# Extract
* * * *
Chapter Five Sampling Design: Infinite
Chapter Five Sampling Design: Infinite
SAMPLING DESIGN
5.1. CENSUS AND SAMPLE SURVEY
Undertaking a census survey, most of the time, is not possible. Sometimes it is possible to obtain
sufficiently accurate results by studying only a part of total population, technically called
samples. The process of selecting samples is called sampling technique. In sampling, however,
the samples selected should be as representative of the total population as possible in order to
produce a miniature cross-section. A researcher must prepare a sample design for his study i.e. he
must plan how a sample should be selected and of what size such a sample would be. Sample
design is determined before data are collected.
While developing a sample design, the researcher must pay attention to the following points.
Type of universe: The first step in developing any sample design is to define the universe. The
universe can be finite or infinite. In finite universe, the number of items is certain. Examples can be
the population of a city, the number of workers in a factory, etc. But in case of an infinite
universe, the number of items is infinite. Examples for an infinite universe can be listeners of a
specific radio program, number of stars in the sky, etc.
• Sampling Unit: A decision has to be taken concerning a sampling unit before selecting
sample. Sampling unit may be a geographical one such as district, kebele, village, etc., or
a social unit such as family, school, etc., or it may be an individual.
• Source list: It is also known as sampling frame from which sample is to be drawn. It
contains the names of all items of a universe (for finite universe). A source list should be
comprehensive, correct, reliable and appropriate. It is extremely important for the source
list to be as representative of the population as possible.
• Size of sample: This refers to the number of items to be selected from the universe to
constitute a sample. The size of sample should neither be excessively large, nor too small.
It should be optimum. In order to decide on the size of the sample to be selected, a
researcher must take in to consideration the size of population variance, the size of
population, the parameter of interest in the research study, and budgetary constraint.
* * * *
# Working data

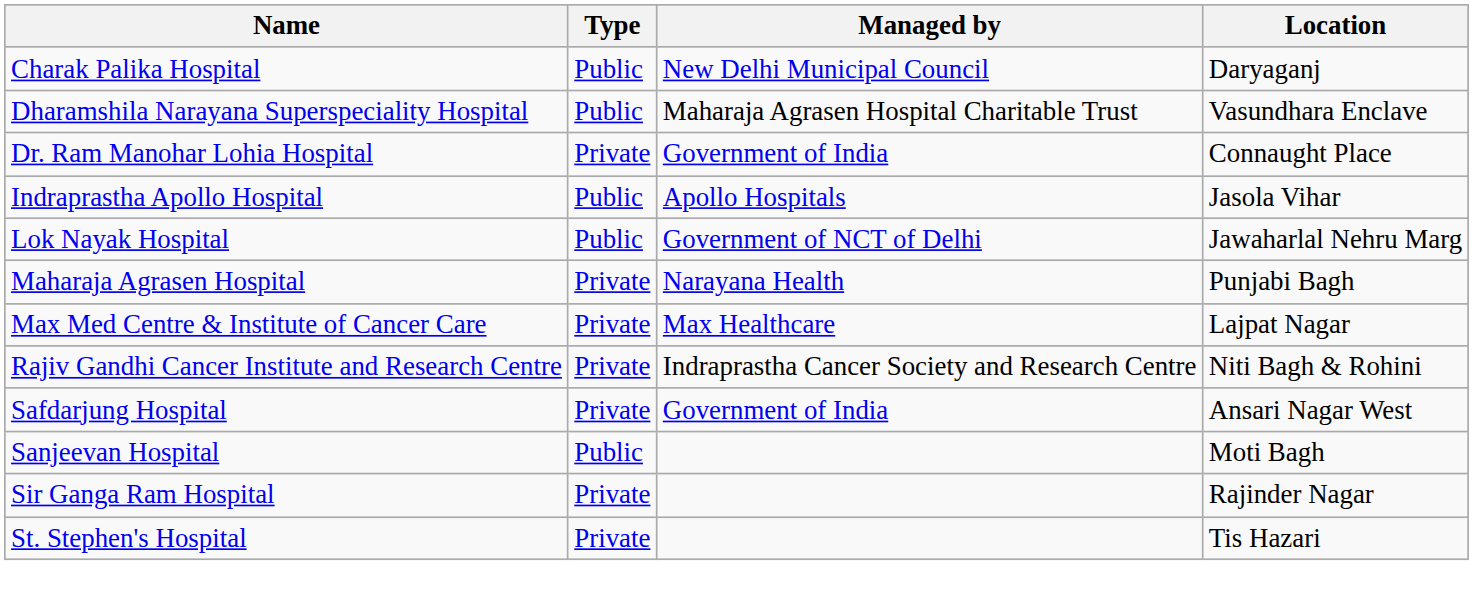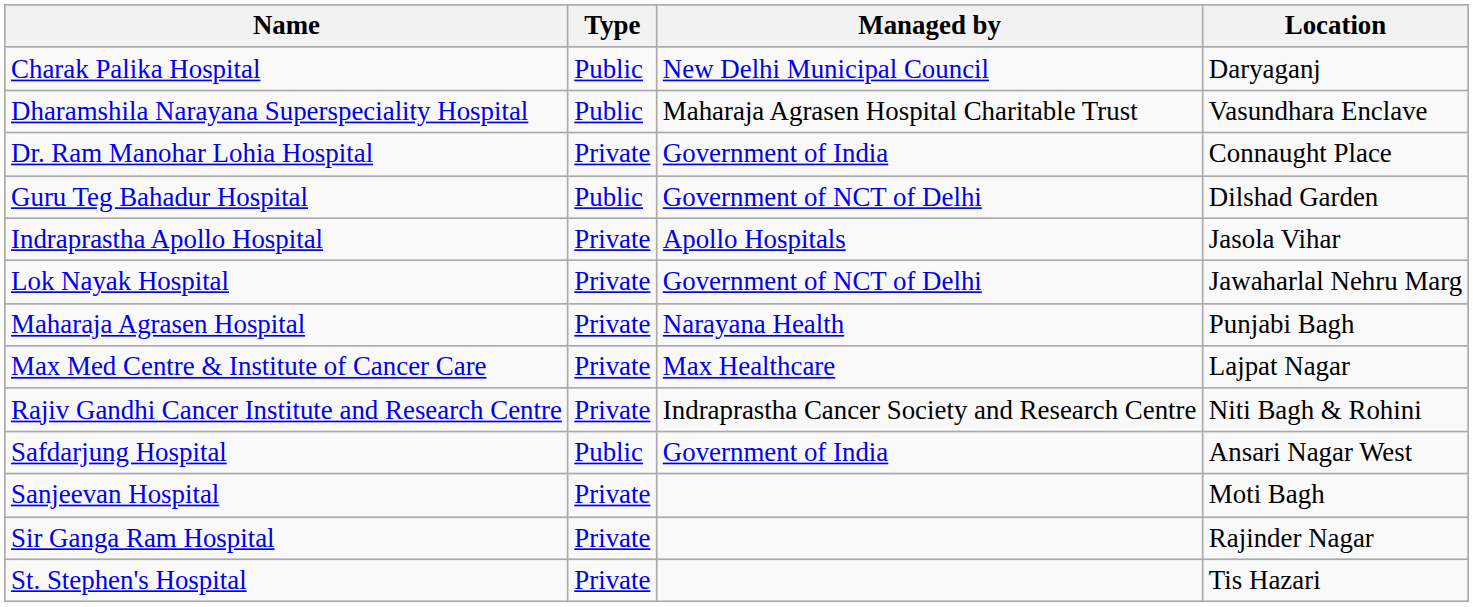+ row: Guru Teg Bahadur Hospital | Public | Government of NCT of Delhi | Dilshad Garden
Indraprastha Apollo Hospital | Type: Public -> Private
Lok Nayak Hospital | Type: Public -> Private
Safdarjung Hospital | Type: Private -> Public
Sanjeevan Hospital | Type: Public -> Private
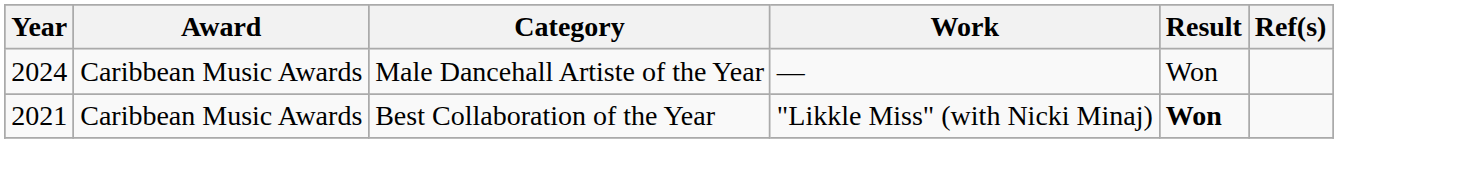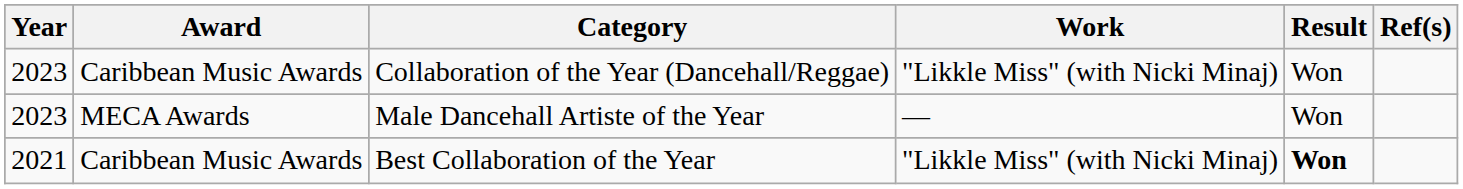+ row: 2023 | Caribbean Music Awards | Collaboration of the Year (Dancehall/Reggae) | "Likkle Miss" (with Nicki Minaj) | Won
Male Dancehall Artiste of the Year | Year: 2024 -> 2023
Male Dancehall Artiste of the Year | Award: Caribbean Music Awards -> MECA Awards
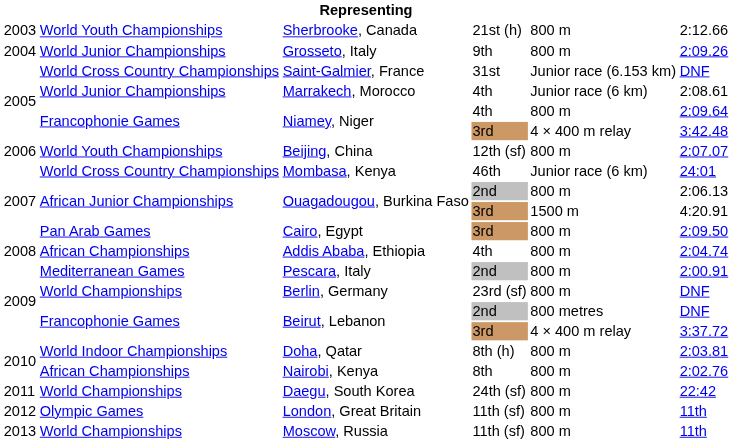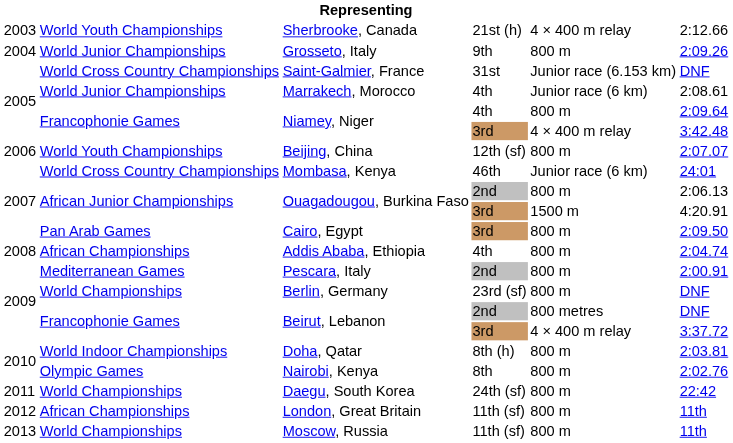Sherbrooke, Canada | column 5: 800 m -> 4 × 400 m relay
Nairobi, Kenya | column 2: African Championships -> Olympic Games
London, Great Britain | column 2: Olympic Games -> African Championships
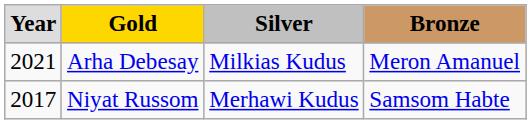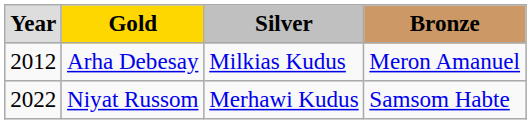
* * * *
# What you need to do
• A. List the factors that the passage on sampling design says a researcher must consider when deciding on the size of the sample.
• B. In the rows, replace "Public" with "State" wherever it occurs. Write all the rows out again with nothing else changed, and leave out the pictures.
These rows are unrelated to the passage on sampling design.

# Results of the tasks
• A.
- the size of population variance
- the size of population
- the parameter of interest in the research study
- budgetary constraint

• B.
+ row: Guru Teg Bahadur Hospital | State | Government of NCT of Delhi | Dilshad Garden
Indraprastha Apollo Hospital | Type: State -> Private
Lok Nayak Hospital | Type: State -> Private
Safdarjung Hospital | Type: Private -> State
Sanjeevan Hospital | Type: State -> Private
+ row: 2023 | Caribbean Music Awards | Collaboration of the Year (Dancehall/Reggae) | "Likkle Miss" (with Nicki Minaj) | Won
Male Dancehall Artiste of the Year | Year: 2024 -> 2023
Male Dancehall Artiste of the Year | Award: Caribbean Music Awards -> MECA Awards
Sherbrooke, Canada | column 5: 800 m -> 4 × 400 m relay
Nairobi, Kenya | column 2: African Championships -> Olympic Games
London, Great Britain | column 2: Olympic Games -> African Championships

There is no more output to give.